Each supplier appears to have developed proprietary formulations that are different enough from those of their competitors for each to enjoy satisfactory market share. One explanation may be the diversity of RIM applications, each calling for somewhat different performance requirements and tradeoffs between materials costs and processing costs. Process equipment, on the other hand, is very difficult to protect. There was a highly focused market in automobile bumpers that is now declining. Patents in this narrow field were weak in that they were primarily mechanical rather than chemical formulations.

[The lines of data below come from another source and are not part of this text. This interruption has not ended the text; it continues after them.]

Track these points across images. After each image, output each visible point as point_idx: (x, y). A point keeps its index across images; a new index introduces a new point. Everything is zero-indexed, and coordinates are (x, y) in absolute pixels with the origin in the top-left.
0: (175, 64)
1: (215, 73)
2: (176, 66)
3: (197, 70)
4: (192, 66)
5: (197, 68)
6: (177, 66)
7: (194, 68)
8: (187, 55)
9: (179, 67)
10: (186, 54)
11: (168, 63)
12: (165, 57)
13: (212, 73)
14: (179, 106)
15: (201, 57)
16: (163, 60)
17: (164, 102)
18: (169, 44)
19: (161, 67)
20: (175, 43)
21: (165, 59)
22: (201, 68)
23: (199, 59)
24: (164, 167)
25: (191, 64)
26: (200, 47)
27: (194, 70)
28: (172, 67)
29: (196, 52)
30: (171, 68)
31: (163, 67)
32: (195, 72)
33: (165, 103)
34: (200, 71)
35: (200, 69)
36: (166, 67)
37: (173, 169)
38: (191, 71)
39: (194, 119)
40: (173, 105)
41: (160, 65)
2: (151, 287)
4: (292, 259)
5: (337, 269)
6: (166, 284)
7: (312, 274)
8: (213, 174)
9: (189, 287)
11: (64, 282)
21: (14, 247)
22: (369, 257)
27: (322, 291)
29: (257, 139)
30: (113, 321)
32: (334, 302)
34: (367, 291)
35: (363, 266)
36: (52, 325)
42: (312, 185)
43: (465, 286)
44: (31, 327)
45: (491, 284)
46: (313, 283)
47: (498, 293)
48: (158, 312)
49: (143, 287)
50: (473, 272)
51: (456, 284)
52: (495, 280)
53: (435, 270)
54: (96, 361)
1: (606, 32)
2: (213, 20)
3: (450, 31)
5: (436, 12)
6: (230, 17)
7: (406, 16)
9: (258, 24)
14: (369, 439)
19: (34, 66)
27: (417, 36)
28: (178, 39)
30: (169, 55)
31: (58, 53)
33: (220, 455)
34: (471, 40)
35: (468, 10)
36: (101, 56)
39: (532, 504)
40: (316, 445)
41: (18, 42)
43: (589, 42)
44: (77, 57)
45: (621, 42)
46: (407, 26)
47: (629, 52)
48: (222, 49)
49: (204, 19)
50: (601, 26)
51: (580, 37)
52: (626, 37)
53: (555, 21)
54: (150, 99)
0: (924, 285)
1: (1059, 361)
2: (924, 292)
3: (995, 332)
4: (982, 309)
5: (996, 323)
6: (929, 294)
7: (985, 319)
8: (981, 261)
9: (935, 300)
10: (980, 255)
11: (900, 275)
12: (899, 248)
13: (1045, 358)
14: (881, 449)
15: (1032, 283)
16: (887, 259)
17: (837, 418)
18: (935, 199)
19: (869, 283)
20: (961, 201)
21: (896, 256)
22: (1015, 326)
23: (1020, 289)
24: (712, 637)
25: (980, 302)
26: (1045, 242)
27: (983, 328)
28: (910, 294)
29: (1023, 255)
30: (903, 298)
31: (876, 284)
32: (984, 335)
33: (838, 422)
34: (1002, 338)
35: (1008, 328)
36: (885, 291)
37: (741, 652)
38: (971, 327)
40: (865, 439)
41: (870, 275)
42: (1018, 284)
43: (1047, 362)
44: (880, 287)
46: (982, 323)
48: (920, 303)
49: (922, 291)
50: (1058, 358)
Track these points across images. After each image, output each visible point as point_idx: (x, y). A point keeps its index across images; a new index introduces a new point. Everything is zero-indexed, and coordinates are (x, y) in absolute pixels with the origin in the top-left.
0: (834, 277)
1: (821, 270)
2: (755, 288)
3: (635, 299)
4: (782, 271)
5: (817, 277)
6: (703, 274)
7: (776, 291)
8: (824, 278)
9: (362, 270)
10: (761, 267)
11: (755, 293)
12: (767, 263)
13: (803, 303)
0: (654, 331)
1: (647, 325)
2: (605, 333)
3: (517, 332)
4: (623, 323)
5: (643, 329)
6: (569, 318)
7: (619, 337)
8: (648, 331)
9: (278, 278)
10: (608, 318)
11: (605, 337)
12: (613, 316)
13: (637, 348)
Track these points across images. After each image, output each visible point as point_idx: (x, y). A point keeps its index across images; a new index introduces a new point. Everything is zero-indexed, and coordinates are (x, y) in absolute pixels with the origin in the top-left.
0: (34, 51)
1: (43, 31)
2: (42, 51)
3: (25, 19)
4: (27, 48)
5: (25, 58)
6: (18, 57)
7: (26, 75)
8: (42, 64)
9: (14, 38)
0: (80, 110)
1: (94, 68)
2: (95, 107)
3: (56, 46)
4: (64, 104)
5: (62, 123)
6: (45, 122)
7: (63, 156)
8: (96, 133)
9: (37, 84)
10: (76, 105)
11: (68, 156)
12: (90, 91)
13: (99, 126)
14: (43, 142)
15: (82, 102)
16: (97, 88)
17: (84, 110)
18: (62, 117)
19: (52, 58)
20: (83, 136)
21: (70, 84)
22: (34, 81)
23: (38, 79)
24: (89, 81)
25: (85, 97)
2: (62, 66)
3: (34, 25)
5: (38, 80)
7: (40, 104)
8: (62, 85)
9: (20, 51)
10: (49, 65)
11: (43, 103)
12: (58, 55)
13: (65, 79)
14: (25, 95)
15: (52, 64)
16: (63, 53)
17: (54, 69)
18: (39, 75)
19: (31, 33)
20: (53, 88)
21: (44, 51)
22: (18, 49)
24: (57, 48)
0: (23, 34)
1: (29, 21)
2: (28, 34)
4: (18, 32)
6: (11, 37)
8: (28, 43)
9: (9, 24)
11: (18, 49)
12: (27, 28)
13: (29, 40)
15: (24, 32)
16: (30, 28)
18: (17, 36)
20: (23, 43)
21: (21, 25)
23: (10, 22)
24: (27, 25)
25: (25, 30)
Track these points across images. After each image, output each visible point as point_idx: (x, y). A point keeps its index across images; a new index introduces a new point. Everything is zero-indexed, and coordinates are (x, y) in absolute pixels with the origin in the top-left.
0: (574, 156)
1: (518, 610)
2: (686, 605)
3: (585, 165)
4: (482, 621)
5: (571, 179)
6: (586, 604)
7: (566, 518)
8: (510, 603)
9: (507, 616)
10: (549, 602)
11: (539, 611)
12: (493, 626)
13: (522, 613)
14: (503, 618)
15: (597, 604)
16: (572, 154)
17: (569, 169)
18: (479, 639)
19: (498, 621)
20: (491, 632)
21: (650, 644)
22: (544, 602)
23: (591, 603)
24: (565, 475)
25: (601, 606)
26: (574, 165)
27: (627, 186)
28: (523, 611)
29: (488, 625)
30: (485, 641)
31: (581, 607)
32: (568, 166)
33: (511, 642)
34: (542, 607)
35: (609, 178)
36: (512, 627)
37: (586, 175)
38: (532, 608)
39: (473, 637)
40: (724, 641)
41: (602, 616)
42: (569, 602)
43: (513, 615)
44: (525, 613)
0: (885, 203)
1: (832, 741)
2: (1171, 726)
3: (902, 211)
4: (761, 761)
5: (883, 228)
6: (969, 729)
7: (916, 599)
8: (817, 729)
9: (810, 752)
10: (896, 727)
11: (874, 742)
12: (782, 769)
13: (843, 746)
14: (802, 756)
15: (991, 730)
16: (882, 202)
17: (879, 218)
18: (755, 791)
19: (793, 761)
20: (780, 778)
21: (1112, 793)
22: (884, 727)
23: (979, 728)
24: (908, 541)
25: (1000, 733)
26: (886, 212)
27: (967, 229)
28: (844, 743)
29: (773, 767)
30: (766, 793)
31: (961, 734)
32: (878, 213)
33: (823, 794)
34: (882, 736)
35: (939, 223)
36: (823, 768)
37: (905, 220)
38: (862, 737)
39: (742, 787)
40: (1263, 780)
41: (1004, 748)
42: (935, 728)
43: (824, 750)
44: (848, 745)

Relationships between Fundamental Research and Technology Development. As recently as 1990, industrial RIM users were fine-tuning their systems by trial and error. A process that began with industrial practice is continuing to be led by experimental data, rather than predictive theory. RIM has peaked; both industrial and related scholarly research efforts are focusing on reinforced RIM and structural RIM. As demand for lighter replacements for structural steel increases, the contributions that research makes to applications in RRIM and, especially, SRIM may increase accordingly.
There was incomplete, even contradictory, evidence about research-technology relationships in RIM. On the one hand, industry representatives whom we interviewed could not say much one way or the other about the impact of fundamental or academic research on RIM development. Books on RIM by industrial researchers and engineers refer infrequently to scholarly research. Yet industry representatives also concluded that fundamental knowledge of RIM and RIM chemistry was needed but lacking. They supported, and continue to support, academic research with their own funds, while encouraging public support of research as well. Evidence from patent databases shows stronger-than-average ties between academic research and industry in RIM. Macosko and his students interacted closely with industry, reflecting the close ties that academic chemistry and chemical engineering traditionally have had with industry.
NSF Role. Interview respondents offered limited information
on the question of the influence of academic research on RIM development.
Our impression from bibliometric and patent citations is that
NSF's role was significant. RIM research supported by NSF was
closely tied to industry, beginning with Macosko's 1980 award
and continuing subsequently with substantial awards to several
NSF-sponsored centers. Industry benefited by hiring students
already familiar with the process, and software based on Macosko's
NSF-supported work is now proving commercially successful.